Segundo o MP, a Nenetur teria apenas três veículos registrados no Departamento de Trânsito (Detran) do Paraná e a Ntur possuiria 17, sendo duas motocicletas. O principal exemplo de fraude, informa Mendes, teria ocorrido no contrato firmado entre a Nenetur e a prefeitura de Rio Branco do Sul. A licitação previa 104 linhas, com um veículo para cada uma. "Eles não tinham estrutura e procuravam outras pessoas para prestar o serviço", diz o promotor. Os proprietários das duas empresas chegavam a pagar R$ 3 mil para terceiros por transporte até 100 quilômetros, conforme acusação do Gaeco. Segundo o MP, embora a Nenetur e a Ntur tenham donos diferentes, quem gerenciaria as empresas seria Louri Silva.
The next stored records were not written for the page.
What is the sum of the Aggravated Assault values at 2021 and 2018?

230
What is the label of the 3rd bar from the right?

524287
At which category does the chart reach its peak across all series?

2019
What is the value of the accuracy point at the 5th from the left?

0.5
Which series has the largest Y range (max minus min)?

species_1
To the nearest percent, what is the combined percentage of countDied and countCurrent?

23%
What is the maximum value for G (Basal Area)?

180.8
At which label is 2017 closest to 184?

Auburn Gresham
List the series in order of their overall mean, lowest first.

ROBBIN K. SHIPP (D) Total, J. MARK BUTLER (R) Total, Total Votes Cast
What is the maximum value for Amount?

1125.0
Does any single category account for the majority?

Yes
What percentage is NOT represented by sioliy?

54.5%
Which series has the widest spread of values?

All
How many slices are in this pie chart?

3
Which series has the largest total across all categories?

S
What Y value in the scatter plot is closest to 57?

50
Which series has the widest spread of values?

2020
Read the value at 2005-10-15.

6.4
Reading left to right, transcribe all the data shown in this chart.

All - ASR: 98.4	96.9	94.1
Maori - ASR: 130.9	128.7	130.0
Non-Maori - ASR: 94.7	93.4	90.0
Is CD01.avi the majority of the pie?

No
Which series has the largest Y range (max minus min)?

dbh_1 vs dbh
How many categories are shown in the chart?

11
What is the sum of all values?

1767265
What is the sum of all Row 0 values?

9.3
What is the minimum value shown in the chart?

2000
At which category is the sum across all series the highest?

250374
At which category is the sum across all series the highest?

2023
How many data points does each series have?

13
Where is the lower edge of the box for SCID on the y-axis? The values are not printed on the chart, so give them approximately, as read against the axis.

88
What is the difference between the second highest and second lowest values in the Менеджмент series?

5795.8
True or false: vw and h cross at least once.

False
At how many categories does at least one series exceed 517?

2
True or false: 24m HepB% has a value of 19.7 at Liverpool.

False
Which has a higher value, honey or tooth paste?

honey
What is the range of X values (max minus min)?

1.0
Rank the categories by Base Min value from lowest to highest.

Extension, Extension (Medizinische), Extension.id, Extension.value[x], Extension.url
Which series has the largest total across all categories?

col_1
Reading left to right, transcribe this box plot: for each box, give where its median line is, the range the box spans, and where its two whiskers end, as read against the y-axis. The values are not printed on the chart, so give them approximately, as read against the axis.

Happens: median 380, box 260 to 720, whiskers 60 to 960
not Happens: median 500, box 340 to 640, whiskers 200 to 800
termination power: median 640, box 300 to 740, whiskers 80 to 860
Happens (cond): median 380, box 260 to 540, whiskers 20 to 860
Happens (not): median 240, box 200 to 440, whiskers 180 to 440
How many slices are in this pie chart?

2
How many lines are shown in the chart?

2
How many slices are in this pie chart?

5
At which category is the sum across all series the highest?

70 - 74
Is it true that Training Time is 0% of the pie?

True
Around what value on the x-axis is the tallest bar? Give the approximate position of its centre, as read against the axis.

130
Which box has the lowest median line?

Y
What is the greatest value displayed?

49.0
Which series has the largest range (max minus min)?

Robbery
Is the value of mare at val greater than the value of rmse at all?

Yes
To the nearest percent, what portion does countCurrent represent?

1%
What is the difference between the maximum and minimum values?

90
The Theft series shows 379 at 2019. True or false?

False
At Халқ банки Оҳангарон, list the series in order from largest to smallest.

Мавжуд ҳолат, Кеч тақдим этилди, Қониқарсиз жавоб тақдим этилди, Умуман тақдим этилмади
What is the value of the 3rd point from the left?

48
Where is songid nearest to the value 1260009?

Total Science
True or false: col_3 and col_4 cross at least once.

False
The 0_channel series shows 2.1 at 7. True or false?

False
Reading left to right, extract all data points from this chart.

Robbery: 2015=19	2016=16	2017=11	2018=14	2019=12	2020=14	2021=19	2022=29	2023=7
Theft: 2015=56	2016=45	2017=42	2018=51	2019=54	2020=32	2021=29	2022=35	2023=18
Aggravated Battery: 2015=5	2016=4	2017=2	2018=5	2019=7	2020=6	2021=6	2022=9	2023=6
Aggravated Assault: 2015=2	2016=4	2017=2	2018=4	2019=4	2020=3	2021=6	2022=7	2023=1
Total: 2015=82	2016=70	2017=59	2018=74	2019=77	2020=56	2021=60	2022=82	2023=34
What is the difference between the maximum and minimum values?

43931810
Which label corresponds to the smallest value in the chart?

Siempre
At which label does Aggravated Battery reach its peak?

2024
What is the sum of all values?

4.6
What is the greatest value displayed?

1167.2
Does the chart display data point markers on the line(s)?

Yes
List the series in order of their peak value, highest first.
Segundo o promotor Denilson Soares de Almeida, do Gaeco, há denúncias de que as duas empresas tenham participado das mesmas licitações juntas. Além disso, os promotores suspeitam que as vitórias nas concorrências podem ter ocorrido mediante pagamento de propina. "Há suspeita ainda de fraudes em outras licitações", relata.

O caso começou a ser investigado há menos de um mês, quando uma denúncia anônima teria revelado o problema aos promotores. Os dois suspeitos podem ser indiciados por formação de quadrilha, corrupção ativa e passiva, peculato, lavagem de dinheiro, crime contra processo licitatório e até sonegação fiscal. A prisão temporária dos detidos expira em cinco dias e poderá ser prorrogada por mais cinco. Os advogados deles foram procurados pela reportagem, mas preferiram não se pronunciar. Representantes das prefeituras e das câmaras municipais não foram localizados para comentar o caso.

Testemunha

Uma testemunha, próxima dos donos das empresas, que pediu para não se identificar, disse que um mecânico teria sido usado como "laranja" para que a Ntur fosse aberta em seu nome. O funcionário, que não receberia nem R$ 1 mil por mês, teria assinado diversos documentos sem ter conhecimento do conteúdo para que a empresa fosse registrada. Há cerca de um ano, a NTur teria sido repassada para o nome do filho do proprietário da Nenetur. A testemunha informa que o mecânico é responsável pela manutenção dos veículos das empresas. Ele teria parentesco com um dos prefeitos das duas cidades citadas.